By the time Vallon and Bill the Butcher have their climatic confrontation, however, their blood feud is beside the point. For it is taking place against the backdrop of a much larger one: the Civil War. At the very moment of their fight, the city is engulfed by the Draft Riots, a mass protest against conscription by the working class against the power of the state, to which the state responded with a massive show of federal force in the form of Union army, who, for so long seemingly irrelevant – the war is on the margins for much of the movie, finally overtaking the main story line – ultimately becomes the real enemy of the gangs of New York. The Civil War is traditionally represented as the triumph of federal government over a feudal plantation elite. Here we see that it’s not only slaveholding Southerners who are steamrolled by the power of the national state, but a local urban subculture as well. In “The Significance of the Frontier in American History,” Turner depicts the power of the national state as an implacable, but largely benign force that stitches the nation together. Here, it’s a terrible swift sword that slices cuts down existing growth to make room for a new society.

Scorsese underlines this point in an embellishment that did not actually happen, by bringing Union naval batteries to New York harbor, whose guns pulverize the paving stones of Paradise Square. The Butcher and Vallon can barely find each other amid the smoke, and the former is mortally wounded by a large piece of shrapnel that lodges in his gut. So it’s with something resembling grateful affection when the dying Butcher has a final moment with Vallon, both men on their knees, because he knows that Vallon will deliver the final blow. “Thank God: I die a true American,” the Butcher says – a line reputedly delivered by the real Bill Poole. Vallon then delivers the coup de grace by plunging a knife into him, an act of vengeance and compassion.

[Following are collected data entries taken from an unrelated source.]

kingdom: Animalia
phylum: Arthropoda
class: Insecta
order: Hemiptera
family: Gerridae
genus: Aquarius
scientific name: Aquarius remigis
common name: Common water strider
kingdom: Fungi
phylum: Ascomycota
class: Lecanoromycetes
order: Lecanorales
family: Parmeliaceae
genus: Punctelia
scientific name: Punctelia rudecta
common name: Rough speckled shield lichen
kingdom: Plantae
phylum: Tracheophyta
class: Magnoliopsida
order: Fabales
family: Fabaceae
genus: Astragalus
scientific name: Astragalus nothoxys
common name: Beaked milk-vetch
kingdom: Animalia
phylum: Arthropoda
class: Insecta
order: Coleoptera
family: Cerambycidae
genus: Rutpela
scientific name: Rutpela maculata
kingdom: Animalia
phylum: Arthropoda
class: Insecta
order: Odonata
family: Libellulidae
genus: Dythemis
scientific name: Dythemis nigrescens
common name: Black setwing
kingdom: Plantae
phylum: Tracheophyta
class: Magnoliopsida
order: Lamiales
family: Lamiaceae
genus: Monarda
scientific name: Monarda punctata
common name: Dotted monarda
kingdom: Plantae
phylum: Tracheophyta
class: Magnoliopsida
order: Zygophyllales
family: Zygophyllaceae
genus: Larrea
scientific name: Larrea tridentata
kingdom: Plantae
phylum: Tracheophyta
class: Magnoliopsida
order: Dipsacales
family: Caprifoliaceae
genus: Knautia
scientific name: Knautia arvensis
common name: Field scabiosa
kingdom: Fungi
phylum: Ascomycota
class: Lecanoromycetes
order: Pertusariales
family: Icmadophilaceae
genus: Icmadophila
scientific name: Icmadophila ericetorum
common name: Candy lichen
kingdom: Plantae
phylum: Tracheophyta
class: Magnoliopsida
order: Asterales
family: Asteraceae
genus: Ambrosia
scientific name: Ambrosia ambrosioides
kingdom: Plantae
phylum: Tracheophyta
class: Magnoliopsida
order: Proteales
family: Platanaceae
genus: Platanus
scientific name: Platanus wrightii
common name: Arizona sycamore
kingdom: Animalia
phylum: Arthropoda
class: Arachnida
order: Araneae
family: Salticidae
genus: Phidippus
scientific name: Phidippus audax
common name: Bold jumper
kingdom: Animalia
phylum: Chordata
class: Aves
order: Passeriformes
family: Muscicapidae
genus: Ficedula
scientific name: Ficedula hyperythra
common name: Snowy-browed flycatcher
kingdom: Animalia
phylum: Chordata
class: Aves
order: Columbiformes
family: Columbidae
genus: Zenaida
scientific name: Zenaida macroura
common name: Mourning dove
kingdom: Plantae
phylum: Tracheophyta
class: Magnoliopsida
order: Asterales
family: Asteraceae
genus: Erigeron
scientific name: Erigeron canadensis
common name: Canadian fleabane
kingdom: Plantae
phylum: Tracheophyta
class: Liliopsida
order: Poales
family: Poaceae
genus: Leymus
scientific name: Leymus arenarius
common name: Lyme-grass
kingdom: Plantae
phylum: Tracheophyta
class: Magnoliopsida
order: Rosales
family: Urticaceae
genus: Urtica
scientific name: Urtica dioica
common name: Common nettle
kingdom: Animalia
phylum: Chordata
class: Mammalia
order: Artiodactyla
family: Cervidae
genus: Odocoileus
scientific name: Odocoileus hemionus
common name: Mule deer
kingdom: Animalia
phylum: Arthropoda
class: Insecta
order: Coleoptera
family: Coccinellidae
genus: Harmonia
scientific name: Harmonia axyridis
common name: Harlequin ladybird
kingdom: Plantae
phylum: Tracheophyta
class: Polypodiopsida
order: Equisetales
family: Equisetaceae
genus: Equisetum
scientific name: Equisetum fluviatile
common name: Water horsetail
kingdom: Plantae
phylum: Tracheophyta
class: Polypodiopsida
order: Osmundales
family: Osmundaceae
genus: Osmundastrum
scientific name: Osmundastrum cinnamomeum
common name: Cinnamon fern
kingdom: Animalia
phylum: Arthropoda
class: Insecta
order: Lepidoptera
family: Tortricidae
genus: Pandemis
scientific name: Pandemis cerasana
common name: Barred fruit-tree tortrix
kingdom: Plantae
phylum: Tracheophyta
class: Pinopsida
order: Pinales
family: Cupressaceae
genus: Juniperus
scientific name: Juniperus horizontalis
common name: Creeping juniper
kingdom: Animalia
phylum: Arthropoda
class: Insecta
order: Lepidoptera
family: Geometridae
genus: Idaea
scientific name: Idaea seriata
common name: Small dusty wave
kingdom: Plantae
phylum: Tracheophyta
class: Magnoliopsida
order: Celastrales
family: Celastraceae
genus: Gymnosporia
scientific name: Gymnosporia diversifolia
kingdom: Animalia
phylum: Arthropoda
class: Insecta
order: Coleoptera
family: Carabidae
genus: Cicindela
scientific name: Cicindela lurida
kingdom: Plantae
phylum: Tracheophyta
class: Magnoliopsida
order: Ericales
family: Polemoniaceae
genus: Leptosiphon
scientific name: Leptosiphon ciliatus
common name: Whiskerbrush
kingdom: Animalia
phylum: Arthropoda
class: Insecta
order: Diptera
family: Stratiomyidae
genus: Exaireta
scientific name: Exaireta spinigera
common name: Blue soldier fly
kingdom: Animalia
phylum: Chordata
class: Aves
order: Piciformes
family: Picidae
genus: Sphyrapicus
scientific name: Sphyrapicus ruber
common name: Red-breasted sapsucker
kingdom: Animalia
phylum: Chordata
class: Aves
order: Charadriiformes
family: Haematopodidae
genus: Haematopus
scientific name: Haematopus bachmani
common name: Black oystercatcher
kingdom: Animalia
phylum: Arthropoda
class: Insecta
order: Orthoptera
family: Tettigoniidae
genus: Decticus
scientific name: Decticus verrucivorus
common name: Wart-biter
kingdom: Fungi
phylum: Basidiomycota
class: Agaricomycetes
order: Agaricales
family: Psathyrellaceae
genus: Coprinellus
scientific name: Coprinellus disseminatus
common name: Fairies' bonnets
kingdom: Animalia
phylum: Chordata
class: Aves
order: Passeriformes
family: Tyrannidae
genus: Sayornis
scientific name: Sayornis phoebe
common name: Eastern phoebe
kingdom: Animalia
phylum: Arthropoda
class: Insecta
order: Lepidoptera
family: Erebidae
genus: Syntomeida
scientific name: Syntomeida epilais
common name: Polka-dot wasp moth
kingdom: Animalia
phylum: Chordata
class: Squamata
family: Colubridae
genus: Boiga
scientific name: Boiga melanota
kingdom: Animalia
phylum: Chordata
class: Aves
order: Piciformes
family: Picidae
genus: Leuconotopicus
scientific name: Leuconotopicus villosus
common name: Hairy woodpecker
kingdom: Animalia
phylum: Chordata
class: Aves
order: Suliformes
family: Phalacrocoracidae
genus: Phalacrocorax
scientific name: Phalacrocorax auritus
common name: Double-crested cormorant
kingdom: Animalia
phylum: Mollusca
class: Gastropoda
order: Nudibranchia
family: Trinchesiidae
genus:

Gangs of New York represents a transposition of roles for Daniel Day-Lewis: In Last of the Mohicans, he was Hawkeye; this time he’s effectively Chingachgook. Like generations of dime novel readers and fans of westerns, we admire him in his savagery, which has a kind of nobility even as it is unacceptable as a basis for contemporary society. As with Indians of the frontier, Bill the Butcher must die so that we (a non-WASP multiracial majority) might live. It’s Leonardo DiCaprio’s Vallon who represents the synthesis of cultures who will survive as a hearty hybrid and make a modern America.

The problem is that one is haunted by a perception that he’s a lesser man. And that in some important respects the subsequent characters embodied by Daniel Day-Lewis in his narrative arc of American history are, too.